Invité par l'assemblée du Collège de France sur proposition de la Pr Anne Fagot-Largeault.
Tout jeune, Patrick Suppes servit dans l'armée américaine lors de la seconde guerre mondiale, en Asie, dans les services de la météorologie. Sa formation en physique et mathématiques lui avait permis de suivre une formation militaire spécialisée en hydrodynamique. La manière dont les météorologistes synthétisent des données empiriques complexes à l'aide de l'outil mathématique reste l'un de ses modèles scientifiques de référence. Après la guerre, il fit un doctorat de philosophie à l'université Columbia, New York; son directeur de recherche fut Ernest Nagel. Depuis cinquante ans il enseigne la philosophie des sciences à l'université Stanford, Californie. Il est l'un des rares philosophes contemporains à avoir une oeuvre scientifique: ses articles publiés sur la théorie de la mesure, sur le traitement des variables cachées en mécanique quantique, sur les modèles linéaires d'apprentissage utilisés par les psychologues, ont eu une large influence. Il pense que le rôle d'un philosophe n'est pas de concurrencer les scientifiques sur leur propre terrain, mais de clarifier les présupposés inhérents au travail scientifique. Il a ainsi participé au grand débat des années 1970 sur les "fondements" de la théorie mathématique des ensembles, et à la réflexion sur les "axiomes" de la décision rationnelle proposés pour formaliser le comportement des acteurs de la vie économique. Très tôt intéressé par l'usage de l'ordinateur à des fins d'enseignement, il avait monté sur le campus de Stanford un laboratoire où se mettaient à l'étude des logiciels d'apprentissage de la logique, et des langues. Ce même laboratoire est aujourd'hui engagé dans un programme de recherche en neurosciences, qui se propose de cerner, par des méthodes d'enregistrement et d'analyse statistique, les corrélats cérébraux des représentations mentales. Parallèlement, Patrick Suppes le philosophe réfléchit depuis plusieurs années sur le vieux problème du "libre arbitre", et sur la façon dont ce problème est radicalement modifié par le fait que l'on sait aujourd'hui définir des situations empiriques dans lesquelles il est impossible de trancher entre l'hypothèse déterministe et celle d'un comportement aléatoire.

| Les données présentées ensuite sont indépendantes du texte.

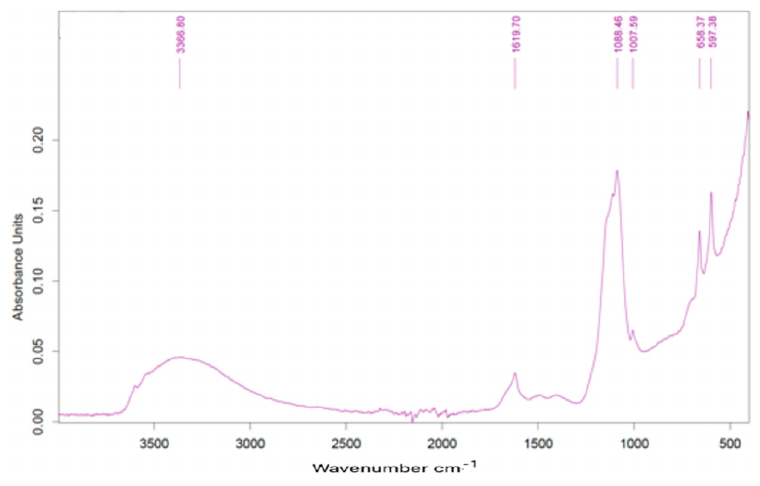
Figure 10. FTIR spectrum of dried sample.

Le Pr. Suppes a été plusieurs fois invité au Collège de France. D'aucuns se souviennent des conférences qu'il fit en 1979, à l'invitation du Pr. Vuillemin, et qui donnèrent lieu à la publication du livre Logique du probable (Flammarion, 1981). En novembre 2005, invité cette fois à l'initiative du Pr. Fagot-Largeault, il a donné, devant une assistance nombreuse et attentive, une conférence publique intitulée « Neuropsychological foundations of philosophy ». Dans le sillage de cette conférence, la chaire de philosophie des sciences biologiques et médicales a organisé deux séances de séminaire avec l'équipe du Pr.Olivier Dulac (Hôpital Necker) et du Dr. Catherine Chiron (lnserm U663, 'Épilepsies de l'enfant et plasticité cérébrale'), qui travaille sur le retentissement cognitif de certaines épilepsies sur le cerveau en développement. Le Pr. Patrick Suppes a présenté aux cliniciens quelques éléments des recherches poursuivies dans son laboratoire sur les isomorphismes structuraux entre les mots et leurs représentations cérébrales. De leur côté, les Drs. Lucie Hertz-Pannier (Inserm U663 et Hopital Necker), Christine Bulteau (Inserm U663 et Fondation Rothschild), Mathieu Milh (Inserm U29), et Isabelle Jambaqué (Institut de psychologie de Boulogne - Université Paris-5) ont donné respectivement des présentations sur l'apport de l'imagerie à la visualisation des réseaux neuronaux normaux et pathologiques au cours du développement du langage chez l'enfant, le développement cognitif après hémisphérectomie, le développement des réseaux sensori-moteurs, et le développement de la mémoire. À la discussion fort animée qui a suivi ont participé les Prs. Henri Korn, Pierre Buser, Robert Naquet (Académie des sciences) et le Pr. Alain Leplège (Univ. Paris-7). Enfin, comme il l'avait fait de façon informelle lors d'un de ses passages à Paris en 2002, le Pr. Suppes s'est de nouveau prêté au jeu des questions et des réponses avec les jeunes doctorants du Groupe de travail sur l'éthique et la philosophie des sciences (GTEPS). À l'occasion de cette nouvelle visite, le Pr. Suppes s'est vu remettre la médaille du Collège de France.